Red Hat Bugzilla – Bug 703653
Publican uses several GB when compiling docbook with a large number of invalid xrefs
Last modified: 2014-08-04 18:25:31 EDT
The attached file is an example of a docbook book that includes a large number of invalid xrefs. This was the result of a tool that attempted to link topics together. Admittedly there are "a lot" of invalid xrefs, but trying to compile the book consumes at least 4 GB of memory (if not closer to 6 or 7 GB), which will kill a system that doesn't have that memory free.
Created attachment 498180 [details]
publican build --langs=en-US --formats=html
on the attached book. Publican sucks up 4 or 5GBs of RAM.
By "kill" I mean "make so unresponsive that you are forced to reset".
Or, if you don't have a swapfile the kernel will kill the publican job. Running two builds of that book in parallel results in:
Beginning work on en-US
Even one invalid xref invalidates the DocBook XML, ensuring Publican won’t build the book.
Lots and lots of invalid xrefs just makes the XML that much more invalid.

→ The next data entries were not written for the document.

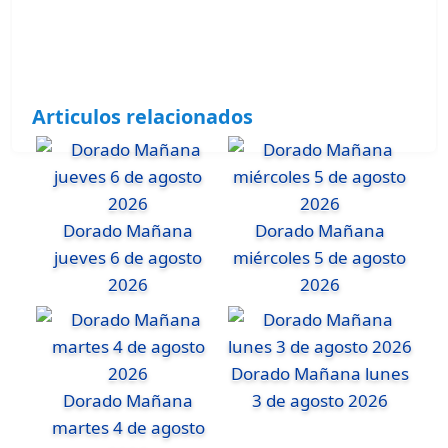
Articulos relacionados
Dorado Mañana
Dorado Mañana
jueves 6 de agosto
miércoles 5 de agosto
2026
2026
Dorado Mañana lunes
Dorado Mañana
3 de agosto 2026
martes 4 de agosto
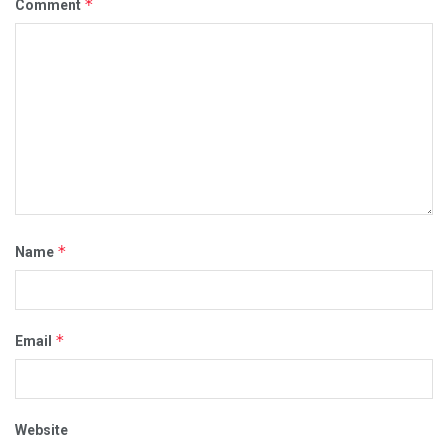
*
Comment
*
Name
*
Email
Website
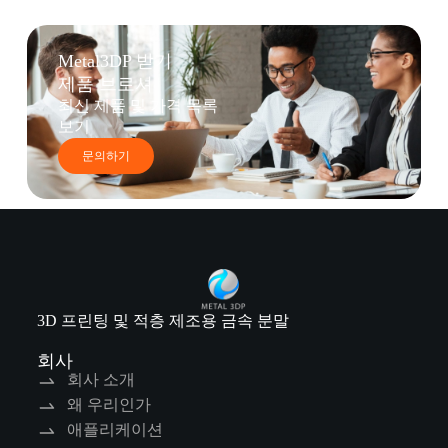
Metal3DP 받기
제품 브로셔
최신 제품 및 가격 목록
보기
문의하기
3D 프린팅 및 적층 제조용 금속 분말
회사
회사 소개
왜 우리인가
애플리케이션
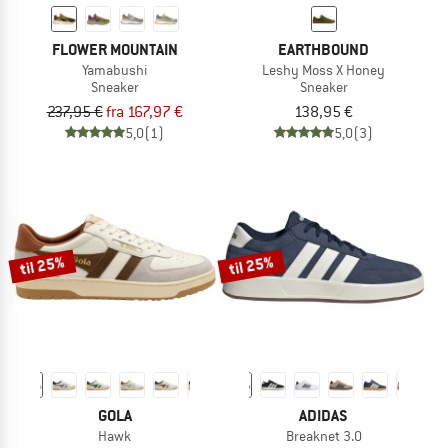
FLOWER MOUNTAIN
EARTHBOUND
Yamabushi
Leshy Moss X Honey
Sneaker
Sneaker
237,95 €
fra 167,97 €
138,95 €
5,0
(1)
5,0
(3)
til 25%
til 25%
GOLA
ADIDAS
Hawk
Breaknet 3.0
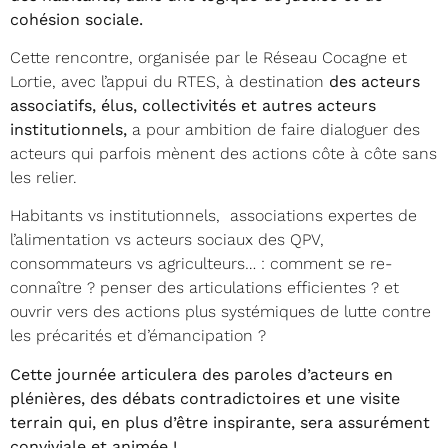
cohésion sociale.
Cette rencontre, organisée par le Réseau Cocagne et
Lortie, avec l’appui du RTES, à destination
des acteurs
associatifs, élus, collectivités et autres acteurs
institutionnels,
a pour ambition de faire dialoguer des
acteurs qui parfois mènent des actions côte à côte sans
les relier.
Habitants vs institutionnels, associations expertes de
l’alimentation vs acteurs sociaux des QPV,
consommateurs vs agriculteurs… : comment se re-
connaître ? penser des articulations efficientes ? et
ouvrir vers des actions plus systémiques de lutte contre
les précarités et d’émancipation ?
Cette journée articulera des paroles d’acteurs en
plénières, des débats contradictoires et une visite
terrain qui, en plus d’être inspirante, sera assurément
conviviale et animée !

Remove the invalid xrefs and the book will build and the memory consumption won’t occur and the system killing won’t happen.
Then it seems to me that reasonable behavior would be for Publican to fail at the first invalid xref and not to continue using system resources.

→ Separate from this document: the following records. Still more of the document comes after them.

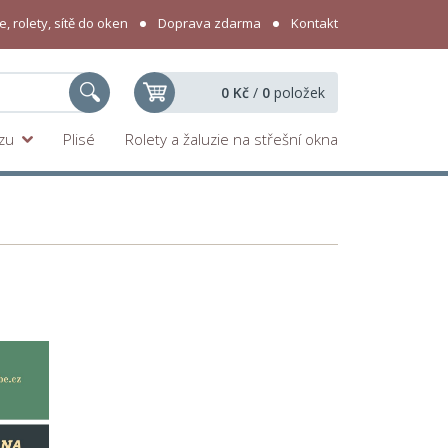
, rolety, sítě do oken
Doprava zdarma
Kontakt
0 Kč
/
0
položek
yzu
Plisé
Rolety a žaluzie na střešní okna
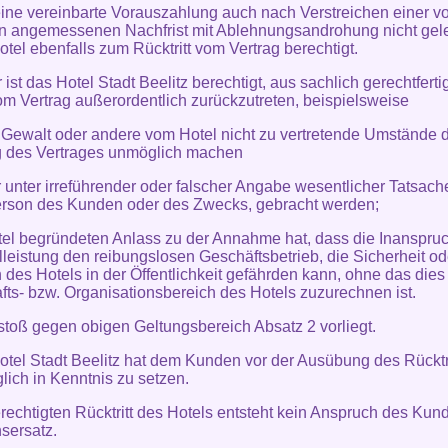
eine vereinbarte Vorauszahlung auch nach Verstreichen einer v
n angemessenen Nachfrist mit Ablehnungsandrohung nicht gelei
otel ebenfalls zum Rücktritt vom Vertrag berechtigt.
 ist das Hotel Stadt Beelitz berechtigt, aus sachlich gerechtfert
m Vertrag außerordentlich zurückzutreten, beispielsweise
 Gewalt oder andere vom Hotel nicht zu vertretende Umstände d
g des Vertrages unmöglich machen
 unter irreführender oder falscher Angabe wesentlicher Tatsache
erson des Kunden oder des Zwecks, gebracht werden;
tel begründeten Anlass zu der Annahme hat, dass die Inanspr
lleistung den reibungslosen Geschäftsbetrieb, die Sicherheit o
des Hotels in der Öffentlichkeit gefährden kann, ohne das die
fts- bzw. Organisationsbereich des Hotels zuzurechnen ist.
rstoß gegen obigen Geltungsbereich Absatz 2 vorliegt.
otel Stadt Beelitz hat dem Kunden vor der Ausübung des Rücktri
lich in Kenntnis zu setzen.
erechtigten Rücktritt des Hotels entsteht kein Anspruch des Kun
sersatz.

How about stopping at the first instance of invalidity, rather than killing my system?
It's either xmllint or xsltproc doing it. If a document has invalid links, xsltproc probably doesn't get called, because xmllint will fail it; so probably xmllint.
lol at the "Doing that hurts? Don't do that then" prescription.
FWIW this is probably XML::LibXML::Error spamming error nodes. Finding out where it's doing that and limiting it would take quite a lot of effort, so it's not likely this would get done any time soon.
AFAICT there is no option in LibXML to stop at the first error found, it's possible it might be catchable in XML::LibXML::Error, but again that is a significant development effort finding out where and how to do that so it would not happen in any reasonable time frame.
If this is having a significant impact then it'd be worth it for the people it's affecting to ask about these changes with the upstream XML::LibXML maintainer at CPAN.